Conventional Monetary Policy
Focuses on targeting the cash rate to influence interest rates.
Overnight Money Market
The market where banks borrow and lend to each other to settle exchange settlement accounts.
Exchange Settlement Accounts
Accounts that all commercial banks must hold with the RBA to settle transactions.
Cash Rate Target (CRT)
The interest rate target set by the RBA that influences other interest rates.
Deposit Rate
The floor interest rate paid by the RBA to banks with surplus funds in their ES accounts.
Lending Rate
The ceiling interest rate charged by the RBA to banks with deficit funds in their ES accounts.
Unconventional Monetary Policy
Tools used by the RBA alongside conventional policy to achieve macroeconomic goals.
Forward Guidance
RBA's communication about future interest rate changes and monetary policy settings.
Expansionary Monetary Policy
Aims to increase aggregate demand by decreasing the cash rate.

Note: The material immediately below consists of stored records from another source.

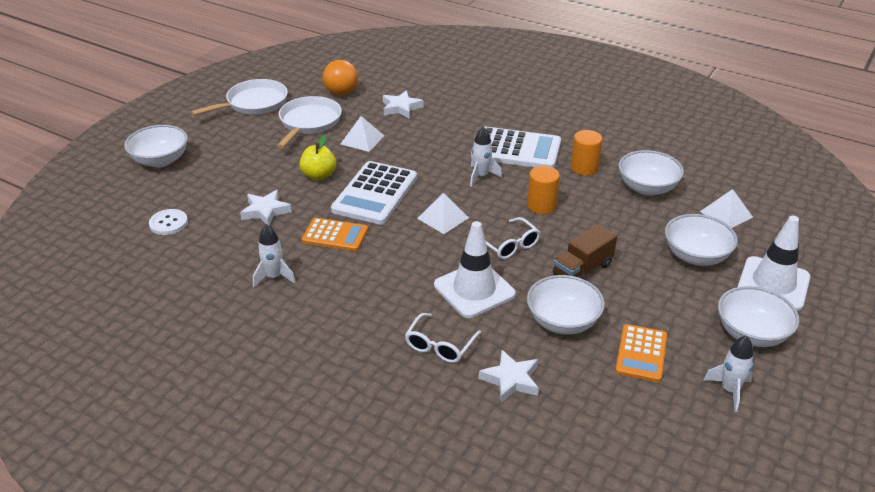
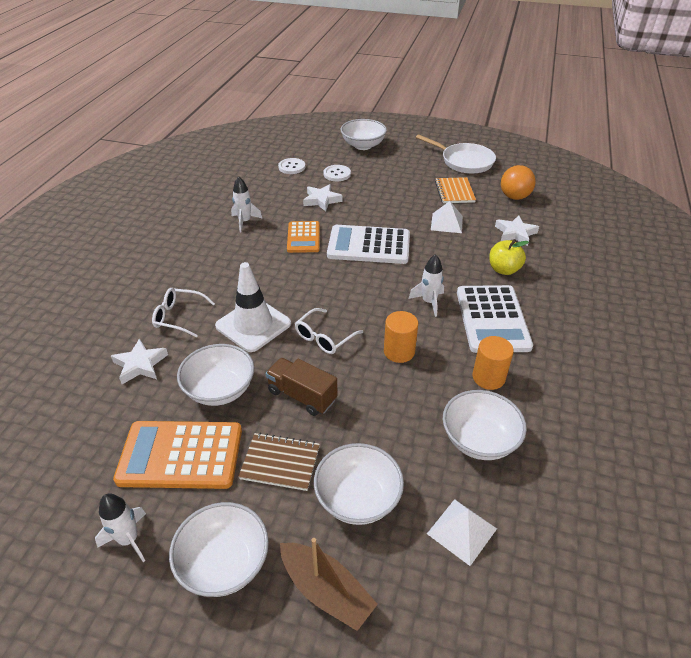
camera: 75 degrees right, 5 degrees up
(214, 191) = (337, 174): none -> white button
(309, 122) = (454, 192): white pan -> orange notebook
(319, 175) = (380, 213): yellow apple -> yellow apple (504, 269)
(443, 218) = (350, 289): white pyramid -> none
(641, 353) = (180, 455): orange calculator -> orange calculator, size x1.60
(657, 292) = (280, 462): none -> brown notebook
(773, 284) = (326, 591): white traffic cone -> brown boat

Contractionary Monetary Policy
Aims to decrease aggregate demand by increasing the cash rate.
Neutral Monetary Policy
A state where interest rates neither encourage nor discourage spending or borrowing.
Transmission Mechanisms
Channels through which monetary policy impacts aggregate demand.
Savings and Investment
The relationship between the cost of credit and decisions to save or borrow.
Cash Flow
The effect of interest rate changes on households and businesses with existing debt.
Exchange Rate
Influenced by relative interest rates, affecting demand for currency and international trade.
Asset Prices
Interest rates impact the prices of assets, influencing the wealth effect on households.
Strengths of Monetary Policy
No political bias, short implementation lag, and no financial constraints.
Weaknesses of Monetary Policy
Long impact lag, bluntness in targeting, and potential for asset bubbles and high household debt.